The Evolution of An Insurance Safety Net
New Jersey has long recognized the importance of protecting policyholders and claimants in the property and casualty insurance marketplace.
The Guaranty Association provides a safety net for claimants designed to mitigate the effects of loss on claimants and policyholders who, through no fault of their own, find themselves without coverage.
Historically, this safety net system was spread among a variety of entities. They include:
The Unsatisfied Claim and Judgment Fund (UCJF)
Established in 1952 to pay the damages of victims who were hurt in an accident with an uninsured or unidentified motorist. The payment of “excess medical benefits”, medical costs related to an auto accident in excess of $75,000, was later added to the UCJF’s mission in an effort to control medical expenses by providing a level of reinsurance for auto policies.

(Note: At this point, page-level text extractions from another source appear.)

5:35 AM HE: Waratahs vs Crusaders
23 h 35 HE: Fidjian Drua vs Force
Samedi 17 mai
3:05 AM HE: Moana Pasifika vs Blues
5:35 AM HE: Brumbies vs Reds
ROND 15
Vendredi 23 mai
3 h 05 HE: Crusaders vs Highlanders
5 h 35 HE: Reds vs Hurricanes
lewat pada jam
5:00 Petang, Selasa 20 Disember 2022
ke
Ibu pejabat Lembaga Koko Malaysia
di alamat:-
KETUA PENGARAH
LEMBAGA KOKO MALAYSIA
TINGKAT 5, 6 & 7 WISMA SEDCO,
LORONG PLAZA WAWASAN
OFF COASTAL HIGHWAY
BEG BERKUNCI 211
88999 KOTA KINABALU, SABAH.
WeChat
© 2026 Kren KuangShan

In June 2003, the legislature passed and the Governor signed the New Jersey Automobile Insurance Competition and Choice Act, which was designed to improve the New Jersey auto insurance market, attract more competition, and give consumers more choices in carriers and coverage. The Act also provided for improvements to the state safety net. To that end, the Act transferred responsibility for the UCJF, the JUA and the MTF to the Association.
The New Jersey Property-Liability Insurance Guaranty Association (PLIGA)

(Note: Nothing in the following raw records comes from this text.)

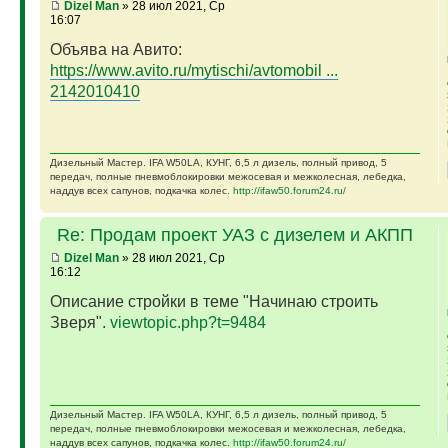
Dizel Man
» 28 июл 2021, Ср
16:07
Объява на Авито:
https://www.avito.ru/mytischi/avtomobil ...
2142010410
Дизельный Мастер. IFA W50LA, КУНГ, 6,5 л дизель, полный привод, 5
передач, полные пневмоблокировки межосевая и межколесная, лебедка,
наддув всех сапунов, подкачка колес.
http://ifaw50.forum24.ru/
Re: Продам проект УАЗ с дизелем и АКПП
Dizel Man
» 28 июл 2021, Ср
16:12
Описание стройки в теме "Начинаю строить
Зверя".
viewtopic.php?t=9484
Дизельный Мастер. IFA W50LA, КУНГ, 6,5 л дизель, полный привод, 5
передач, полные пневмоблокировки межосевая и межколесная, лебедка,
наддув всех сапунов, подкачка колес.
http://ifaw50.forum24.ru/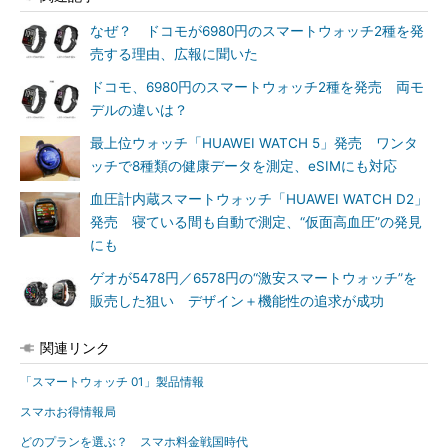
なぜ？ ドコモが6980円のスマートウォッチ2種を発
売する理由、広報に聞いた
ドコモ、6980円のスマートウォッチ2種を発売 両モ
デルの違いは？
最上位ウォッチ「HUAWEI WATCH 5」発売 ワンタ
ッチで8種類の健康データを測定、eSIMにも対応
血圧計内蔵スマートウォッチ「HUAWEI WATCH D2」
発売 寝ている間も自動で測定、“仮面高血圧”の発見
にも
ゲオが5478円／6578円の“激安スマートウォッチ”を
販売した狙い デザイン＋機能性の追求が成功
関連リンク
「スマートウォッチ 01」製品情報
スマホお得情報局
どのプランを選ぶ？ スマホ料金戦国時代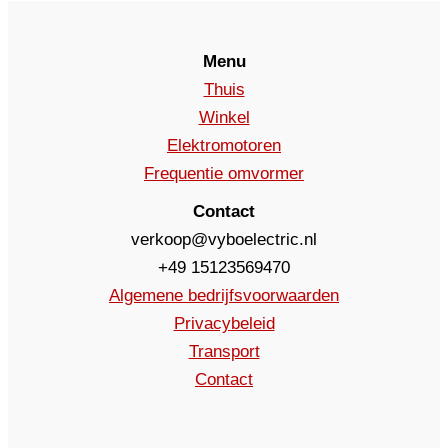
Menu
Thuis
Winkel
Elektromotoren
Frequentie omvormer
Contact
verkoop@vyboelectric.nl
+49 15123569470
Algemene bedrijfsvoorwaarden
Privacybeleid
Transport
Contact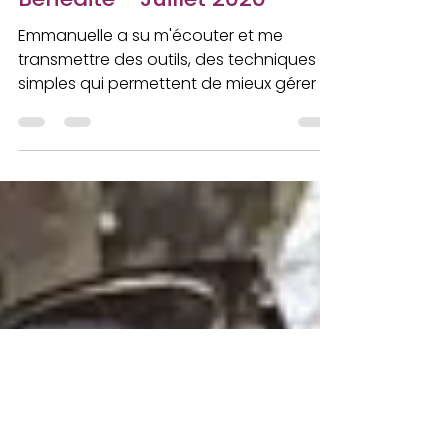
Emmanuelle Clouet
Jul 30, 2020
1 min read
Bénédite - Juillet 2020
Emmanuelle a su m'écouter et me
transmettre des outils, des techniques
simples qui permettent de mieux gérer le
stress, poser de nouveaux...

Established in 1974, PLIGA was created to pay claimants and policyholders of insolvent property-casualty companies.
New Jersey Medical Malpractice Reinsurance Association (NJMMRA)
Established in 1976 in response to a failing medical malpractice marketplace in which doctors were having difficulty finding coverage. It provided policies directly to physicians, as well as reinsurance to their insurers.
Surplus Lines Insurance Guaranty Fund (Fund)
Established in 1984 to provide a safety net for the claimants and policyholders of insolvent surplus lines companies.